Held in E4’s Udderbelly, Lemn Sissay attempted to explore the reason why he doesn’t hate white people using comedy. Sissay told us about his upbringing in Lancashire, and how he was ‘the only ethnic in the village’.
Lemn Sissay took to the stage, bursting with energy. His performance was animated as he leaped, skipped and jumped around the stage. I felt exhausted just watching him. He used video montage to explore deeper what ‘white’ meant to different people. This proved interesting as most people said trivial things like ‘snow’. Sissay also adopted different voices of people in the town he grew up in to show how he was treated, and how this made him feel.
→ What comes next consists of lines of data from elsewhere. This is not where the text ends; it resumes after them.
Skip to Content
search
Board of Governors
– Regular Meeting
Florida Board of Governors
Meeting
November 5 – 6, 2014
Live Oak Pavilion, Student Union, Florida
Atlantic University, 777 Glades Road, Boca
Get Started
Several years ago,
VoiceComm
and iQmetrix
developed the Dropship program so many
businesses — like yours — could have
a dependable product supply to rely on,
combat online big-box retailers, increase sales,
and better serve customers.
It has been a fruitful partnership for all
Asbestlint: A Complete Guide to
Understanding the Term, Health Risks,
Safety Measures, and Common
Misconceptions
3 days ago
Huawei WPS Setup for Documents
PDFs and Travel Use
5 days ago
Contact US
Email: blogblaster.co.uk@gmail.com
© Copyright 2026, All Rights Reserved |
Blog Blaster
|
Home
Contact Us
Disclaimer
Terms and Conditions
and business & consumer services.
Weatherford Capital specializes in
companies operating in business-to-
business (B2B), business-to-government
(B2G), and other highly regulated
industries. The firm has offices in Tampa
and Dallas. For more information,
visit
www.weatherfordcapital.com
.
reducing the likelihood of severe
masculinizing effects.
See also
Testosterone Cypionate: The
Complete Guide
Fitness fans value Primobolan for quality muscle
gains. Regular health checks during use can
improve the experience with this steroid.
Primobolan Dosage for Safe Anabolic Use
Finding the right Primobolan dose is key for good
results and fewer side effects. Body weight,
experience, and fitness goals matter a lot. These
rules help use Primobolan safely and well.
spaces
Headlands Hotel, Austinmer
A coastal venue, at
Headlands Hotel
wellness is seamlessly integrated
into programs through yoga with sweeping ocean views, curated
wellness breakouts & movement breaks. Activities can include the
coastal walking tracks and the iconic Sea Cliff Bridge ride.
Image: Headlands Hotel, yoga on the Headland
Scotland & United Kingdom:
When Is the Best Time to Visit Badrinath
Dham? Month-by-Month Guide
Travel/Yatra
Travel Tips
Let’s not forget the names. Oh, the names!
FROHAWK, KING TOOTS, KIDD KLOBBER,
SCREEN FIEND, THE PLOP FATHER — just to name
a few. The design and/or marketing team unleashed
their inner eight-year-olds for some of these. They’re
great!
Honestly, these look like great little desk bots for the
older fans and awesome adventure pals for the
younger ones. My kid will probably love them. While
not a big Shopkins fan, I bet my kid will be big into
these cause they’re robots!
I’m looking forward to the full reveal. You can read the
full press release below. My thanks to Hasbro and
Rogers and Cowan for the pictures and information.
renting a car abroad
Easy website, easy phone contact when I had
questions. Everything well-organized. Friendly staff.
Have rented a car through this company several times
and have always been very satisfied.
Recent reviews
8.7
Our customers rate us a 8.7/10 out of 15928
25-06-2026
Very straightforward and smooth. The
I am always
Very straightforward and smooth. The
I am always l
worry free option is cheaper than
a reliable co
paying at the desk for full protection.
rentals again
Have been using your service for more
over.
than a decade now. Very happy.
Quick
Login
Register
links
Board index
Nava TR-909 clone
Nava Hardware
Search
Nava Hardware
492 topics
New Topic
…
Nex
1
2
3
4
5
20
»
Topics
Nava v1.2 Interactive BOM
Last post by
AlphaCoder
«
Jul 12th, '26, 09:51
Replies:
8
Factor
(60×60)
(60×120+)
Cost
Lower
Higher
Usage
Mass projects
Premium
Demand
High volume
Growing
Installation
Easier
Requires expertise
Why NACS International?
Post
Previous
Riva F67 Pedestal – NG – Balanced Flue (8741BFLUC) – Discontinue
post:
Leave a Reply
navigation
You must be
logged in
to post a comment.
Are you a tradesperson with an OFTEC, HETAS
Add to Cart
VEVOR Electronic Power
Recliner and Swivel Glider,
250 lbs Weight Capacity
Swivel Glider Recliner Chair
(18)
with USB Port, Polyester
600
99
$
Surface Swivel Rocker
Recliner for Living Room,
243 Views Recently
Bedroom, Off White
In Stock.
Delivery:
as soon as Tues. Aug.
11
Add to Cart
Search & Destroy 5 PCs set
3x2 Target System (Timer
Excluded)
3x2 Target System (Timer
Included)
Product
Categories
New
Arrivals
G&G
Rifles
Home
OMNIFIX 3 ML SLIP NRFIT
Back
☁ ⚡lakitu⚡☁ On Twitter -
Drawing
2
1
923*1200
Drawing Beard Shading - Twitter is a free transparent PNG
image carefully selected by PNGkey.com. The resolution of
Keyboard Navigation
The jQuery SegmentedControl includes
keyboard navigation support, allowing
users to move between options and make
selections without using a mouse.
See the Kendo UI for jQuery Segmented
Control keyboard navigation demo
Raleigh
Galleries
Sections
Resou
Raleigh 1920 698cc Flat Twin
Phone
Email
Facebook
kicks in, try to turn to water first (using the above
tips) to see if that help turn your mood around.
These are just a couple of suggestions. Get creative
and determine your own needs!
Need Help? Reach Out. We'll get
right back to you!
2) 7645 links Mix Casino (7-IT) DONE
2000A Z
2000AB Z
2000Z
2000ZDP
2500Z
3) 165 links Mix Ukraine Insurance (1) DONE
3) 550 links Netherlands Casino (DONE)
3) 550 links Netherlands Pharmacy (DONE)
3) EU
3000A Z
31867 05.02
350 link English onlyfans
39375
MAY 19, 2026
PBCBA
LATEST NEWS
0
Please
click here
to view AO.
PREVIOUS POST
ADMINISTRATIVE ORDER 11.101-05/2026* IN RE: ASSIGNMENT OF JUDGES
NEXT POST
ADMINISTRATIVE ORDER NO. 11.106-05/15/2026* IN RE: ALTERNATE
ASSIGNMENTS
He posed the question: ‘why do people say that they can’t see colour, when they can see colour?’ this was particularly poignant.
In the end, Sissay realised that he doesn’t hate white people because they made him who he is today.
I must admit, I didn’t know what to expect from Benjamin Zephaniah’s performance at Queen Elizabeth Hall, so I attended with an open mind.
Before Zephaniah took to the stage, he was introduced by Leman Sissay. Eager to introduce Zephaniah, Sissay came onto the stage before his cue, much to the amusement of the audience. Sissay gave the most enthusiastic introduction I had ever encountered, grinning from ear to ear as he sang Zephaniah’s praises.
Then Benjamin Zephaniah took to the stage. Visually, Benjamin Zephaniah doesn’t strike you as a star… well not the type that adorns the pages of Heat magazine every week. He introduced himself using his full name – Benjamin Obadiah Iqbal Zephaniah. He joked that his name gets him ‘stopped at every airport.’ This was one of a few jokes Zephaniah used to not only introduce himself, but also to warm the audience up.
His first poem, ‘This is Me’ sent a shiver down the spine as he repeated ‘this is me’ like a chorus, which echoed as it bounced off the walls. Throughout his performances of his different poems, his inflection leaps between West Indian and his native Birmingham. Sometimes it was hard to comprehend what he was saying; as he was speaking so fast the brain struggled to keep up as his words ran into one another.
One thing that was not lacking from his performance was passion. This was shown through his animated performance. Whether he was poking fun at race relations in ‘The Men from Jamaica are Settling Down’ (based on the style of Martin Luther King’s ‘I Have a Dream’ speech), or commenting on some men’s flawed view of masculinity in ‘Man to Man’, Zephaniah’s every move and facial expression helps him to convey his point to the audience.
Speaking of the audience, for some reason I had the idea that I would be the youngest person there. This thought was destroyed as I had a look around in the auditorium. There was a nice mix of people, all ages (some quite a bit younger than myself), all enjoying the show.
An evening of ‘cultural intercourse’ indeed. (His words, not mine.)